» **Source passage**:
::::

The unfoldingWord occurrence field tells the USFM which particular Greek word in the verse is linked. Using row numbers links directly to the word so there’s no need for that. The occurrences fields are presumably there to allow the underlying Greek text to change a little and for this to be detected. I’m not aware of when this has ever been used in practice???

If you need to know what English words translate one Greek word, you would want to do a reverse pivot of that table (or else scan up and down to see if the same OrigLine number is reused). The ESFM method also allows words to be connected to other verses, e.g., if a word appears in v6, but is elided in the original language in v7 yet is necessary in the translation, it doesn’t matter to this system that the OrigLine number links to a word in the previous verse. (It’s up to the UI whether or not to display that information.)

::::

» **Problem details**: Continue the passage on linking translated words to the Greek text, picking up after its final sentence.

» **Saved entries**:
::::

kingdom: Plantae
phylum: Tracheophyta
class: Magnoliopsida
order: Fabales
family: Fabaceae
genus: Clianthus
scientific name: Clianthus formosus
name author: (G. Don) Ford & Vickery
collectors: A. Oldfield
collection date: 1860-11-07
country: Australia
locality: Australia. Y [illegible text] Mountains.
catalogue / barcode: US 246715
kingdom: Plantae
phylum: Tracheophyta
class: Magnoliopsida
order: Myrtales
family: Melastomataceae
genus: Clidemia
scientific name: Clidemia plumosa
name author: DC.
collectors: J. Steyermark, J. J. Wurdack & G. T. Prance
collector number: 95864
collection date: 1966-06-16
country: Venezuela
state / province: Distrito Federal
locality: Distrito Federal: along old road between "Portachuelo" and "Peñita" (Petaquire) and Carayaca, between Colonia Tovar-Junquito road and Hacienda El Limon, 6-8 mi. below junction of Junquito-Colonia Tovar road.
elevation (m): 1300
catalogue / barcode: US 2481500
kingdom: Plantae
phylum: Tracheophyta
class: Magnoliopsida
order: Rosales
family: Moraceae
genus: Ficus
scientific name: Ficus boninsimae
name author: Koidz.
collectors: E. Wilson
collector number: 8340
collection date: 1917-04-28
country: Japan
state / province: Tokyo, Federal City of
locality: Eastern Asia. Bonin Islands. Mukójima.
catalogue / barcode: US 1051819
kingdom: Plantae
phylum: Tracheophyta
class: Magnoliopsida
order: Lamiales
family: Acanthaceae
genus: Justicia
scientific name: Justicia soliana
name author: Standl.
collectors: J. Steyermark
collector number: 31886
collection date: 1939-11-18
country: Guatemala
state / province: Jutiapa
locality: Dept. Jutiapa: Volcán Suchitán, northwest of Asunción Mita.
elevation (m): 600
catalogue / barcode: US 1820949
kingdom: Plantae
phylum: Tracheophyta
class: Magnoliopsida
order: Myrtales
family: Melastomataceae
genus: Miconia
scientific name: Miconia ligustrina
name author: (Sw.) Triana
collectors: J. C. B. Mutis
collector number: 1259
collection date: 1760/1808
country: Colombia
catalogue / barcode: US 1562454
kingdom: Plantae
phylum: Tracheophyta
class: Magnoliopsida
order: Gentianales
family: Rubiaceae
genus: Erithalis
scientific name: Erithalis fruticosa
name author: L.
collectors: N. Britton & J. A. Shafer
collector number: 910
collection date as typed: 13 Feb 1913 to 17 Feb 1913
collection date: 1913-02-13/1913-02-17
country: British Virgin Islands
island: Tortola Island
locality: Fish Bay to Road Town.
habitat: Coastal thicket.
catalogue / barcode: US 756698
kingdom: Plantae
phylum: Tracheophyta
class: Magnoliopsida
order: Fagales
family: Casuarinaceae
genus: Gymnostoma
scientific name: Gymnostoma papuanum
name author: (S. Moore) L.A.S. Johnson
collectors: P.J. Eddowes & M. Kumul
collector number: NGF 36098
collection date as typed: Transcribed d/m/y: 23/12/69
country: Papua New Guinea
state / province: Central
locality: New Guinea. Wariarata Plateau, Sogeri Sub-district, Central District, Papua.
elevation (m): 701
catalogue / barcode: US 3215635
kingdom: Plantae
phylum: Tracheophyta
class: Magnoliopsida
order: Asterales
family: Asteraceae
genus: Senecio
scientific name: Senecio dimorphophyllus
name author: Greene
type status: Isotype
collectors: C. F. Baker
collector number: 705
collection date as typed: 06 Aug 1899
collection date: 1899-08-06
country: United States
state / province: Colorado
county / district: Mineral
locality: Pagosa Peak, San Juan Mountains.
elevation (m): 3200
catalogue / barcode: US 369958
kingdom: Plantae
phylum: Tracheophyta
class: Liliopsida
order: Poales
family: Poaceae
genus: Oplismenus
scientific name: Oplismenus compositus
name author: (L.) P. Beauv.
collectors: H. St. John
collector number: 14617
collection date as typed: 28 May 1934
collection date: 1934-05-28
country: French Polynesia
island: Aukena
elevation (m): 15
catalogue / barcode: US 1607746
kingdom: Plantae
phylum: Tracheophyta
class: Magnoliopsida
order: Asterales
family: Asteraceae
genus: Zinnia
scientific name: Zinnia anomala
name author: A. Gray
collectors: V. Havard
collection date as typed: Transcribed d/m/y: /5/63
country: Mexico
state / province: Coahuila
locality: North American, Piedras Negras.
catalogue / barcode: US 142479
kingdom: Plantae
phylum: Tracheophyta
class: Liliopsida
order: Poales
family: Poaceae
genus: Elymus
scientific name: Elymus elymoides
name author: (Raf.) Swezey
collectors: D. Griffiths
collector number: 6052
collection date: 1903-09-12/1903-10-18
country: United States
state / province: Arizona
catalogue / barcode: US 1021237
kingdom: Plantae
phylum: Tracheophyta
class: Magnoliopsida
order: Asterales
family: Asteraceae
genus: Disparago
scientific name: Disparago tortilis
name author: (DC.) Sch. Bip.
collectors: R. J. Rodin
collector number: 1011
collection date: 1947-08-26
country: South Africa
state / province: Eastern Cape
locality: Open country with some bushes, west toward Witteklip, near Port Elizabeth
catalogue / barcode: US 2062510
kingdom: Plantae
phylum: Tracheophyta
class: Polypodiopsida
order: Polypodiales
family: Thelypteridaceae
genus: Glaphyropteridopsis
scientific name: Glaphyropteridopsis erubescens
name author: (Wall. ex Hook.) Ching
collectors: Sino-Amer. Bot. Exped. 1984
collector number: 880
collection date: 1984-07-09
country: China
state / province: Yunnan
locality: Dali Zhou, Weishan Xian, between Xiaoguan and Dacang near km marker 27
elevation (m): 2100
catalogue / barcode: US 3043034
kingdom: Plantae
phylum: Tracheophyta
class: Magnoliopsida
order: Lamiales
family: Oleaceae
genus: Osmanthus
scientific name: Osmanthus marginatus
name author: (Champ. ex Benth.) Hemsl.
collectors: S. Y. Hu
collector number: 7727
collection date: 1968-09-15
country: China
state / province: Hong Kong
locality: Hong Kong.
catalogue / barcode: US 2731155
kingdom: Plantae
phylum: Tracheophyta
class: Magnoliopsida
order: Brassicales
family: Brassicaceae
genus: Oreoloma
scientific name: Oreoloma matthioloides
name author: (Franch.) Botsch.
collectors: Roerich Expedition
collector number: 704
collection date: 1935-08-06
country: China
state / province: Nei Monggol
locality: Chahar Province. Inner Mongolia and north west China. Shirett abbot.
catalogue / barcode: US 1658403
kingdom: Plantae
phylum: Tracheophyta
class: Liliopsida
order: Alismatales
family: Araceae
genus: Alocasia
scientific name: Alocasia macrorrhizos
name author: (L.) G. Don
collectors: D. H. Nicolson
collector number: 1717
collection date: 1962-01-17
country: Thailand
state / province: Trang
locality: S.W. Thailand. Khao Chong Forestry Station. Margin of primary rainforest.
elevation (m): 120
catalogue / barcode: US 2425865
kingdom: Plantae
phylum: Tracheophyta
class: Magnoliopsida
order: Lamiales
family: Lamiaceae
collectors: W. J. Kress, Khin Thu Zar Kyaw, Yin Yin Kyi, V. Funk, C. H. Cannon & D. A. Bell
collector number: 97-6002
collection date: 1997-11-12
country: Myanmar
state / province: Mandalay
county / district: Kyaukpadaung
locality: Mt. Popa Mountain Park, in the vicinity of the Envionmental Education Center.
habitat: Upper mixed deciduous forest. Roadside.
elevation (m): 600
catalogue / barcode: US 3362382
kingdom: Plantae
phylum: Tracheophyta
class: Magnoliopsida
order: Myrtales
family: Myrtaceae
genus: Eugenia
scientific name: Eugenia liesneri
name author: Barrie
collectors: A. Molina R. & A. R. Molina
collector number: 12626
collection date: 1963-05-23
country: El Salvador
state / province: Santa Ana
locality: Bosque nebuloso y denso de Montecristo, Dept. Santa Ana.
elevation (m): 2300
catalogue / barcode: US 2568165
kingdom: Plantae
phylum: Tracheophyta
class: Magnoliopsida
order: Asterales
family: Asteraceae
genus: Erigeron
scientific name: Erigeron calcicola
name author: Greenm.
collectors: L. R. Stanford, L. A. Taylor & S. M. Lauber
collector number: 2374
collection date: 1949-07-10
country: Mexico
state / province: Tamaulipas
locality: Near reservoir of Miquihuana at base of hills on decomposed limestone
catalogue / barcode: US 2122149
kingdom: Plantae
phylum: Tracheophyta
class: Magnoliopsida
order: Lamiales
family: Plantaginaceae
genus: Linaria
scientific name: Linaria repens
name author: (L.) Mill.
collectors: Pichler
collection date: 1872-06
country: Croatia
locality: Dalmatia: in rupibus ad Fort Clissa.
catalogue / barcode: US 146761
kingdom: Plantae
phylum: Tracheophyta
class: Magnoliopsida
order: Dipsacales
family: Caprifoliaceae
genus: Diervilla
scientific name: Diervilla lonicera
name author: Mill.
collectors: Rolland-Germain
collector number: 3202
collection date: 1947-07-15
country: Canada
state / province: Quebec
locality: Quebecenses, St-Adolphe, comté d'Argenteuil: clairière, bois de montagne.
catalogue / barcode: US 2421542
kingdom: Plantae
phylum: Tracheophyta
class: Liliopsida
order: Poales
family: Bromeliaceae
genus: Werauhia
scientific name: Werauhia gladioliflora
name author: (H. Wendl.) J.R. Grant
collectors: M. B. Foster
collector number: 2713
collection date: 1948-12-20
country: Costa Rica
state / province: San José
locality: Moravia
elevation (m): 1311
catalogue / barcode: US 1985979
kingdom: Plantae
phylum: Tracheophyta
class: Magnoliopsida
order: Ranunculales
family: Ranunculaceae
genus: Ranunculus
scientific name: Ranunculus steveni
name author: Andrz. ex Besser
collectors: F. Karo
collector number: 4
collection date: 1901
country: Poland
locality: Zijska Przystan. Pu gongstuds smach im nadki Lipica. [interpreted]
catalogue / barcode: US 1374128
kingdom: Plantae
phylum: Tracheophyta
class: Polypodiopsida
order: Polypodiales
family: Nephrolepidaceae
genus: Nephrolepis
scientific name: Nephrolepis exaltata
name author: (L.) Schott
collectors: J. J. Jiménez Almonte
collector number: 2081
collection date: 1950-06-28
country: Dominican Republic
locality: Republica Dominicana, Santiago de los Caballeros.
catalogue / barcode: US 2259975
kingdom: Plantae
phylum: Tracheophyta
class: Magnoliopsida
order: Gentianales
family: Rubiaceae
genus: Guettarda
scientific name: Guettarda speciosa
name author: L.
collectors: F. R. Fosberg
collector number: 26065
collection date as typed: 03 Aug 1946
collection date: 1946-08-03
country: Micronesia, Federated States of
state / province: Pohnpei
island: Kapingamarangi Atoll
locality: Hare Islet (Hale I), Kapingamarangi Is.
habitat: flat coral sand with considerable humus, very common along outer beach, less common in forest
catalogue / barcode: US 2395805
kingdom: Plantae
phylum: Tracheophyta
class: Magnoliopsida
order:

::::

» **Answer space**:
The above example shows one original language word being translated as three words. Of course, the one-to-one example is trivial. What about multiple original words translated as a single word? If your language had a word asara for "wild honey" (John the Baptist’s food from Mark 1:6), then ESFM:

asara¦12345

might point to:

(RowNum) OrigRows
 (12,345)  492;493

Note that we use a semi-colon instead of a comma so that CSV parsers are less likely to become confused.

Again, they need not be consecutive original language words.

Apart from the OrigLines columns, none of the other column names are yet specified by this ESFM spec. (Nor is the order of columns specified.) Instead, the columns may be customised by the server according to the needs/expectations of the app that is using them. (Actually, we don’t recommend finding information by encoding the column number into your software -- it’s easy enough to parse the column headers from the first row and find which column number has the information that you need.)

Additional observations

  1. This spec neither forces nor discourages tagging words outside of Bible verse text, i.e., in titles, introductions, section headings, and footnotes, etc. It just depends on what you want/need.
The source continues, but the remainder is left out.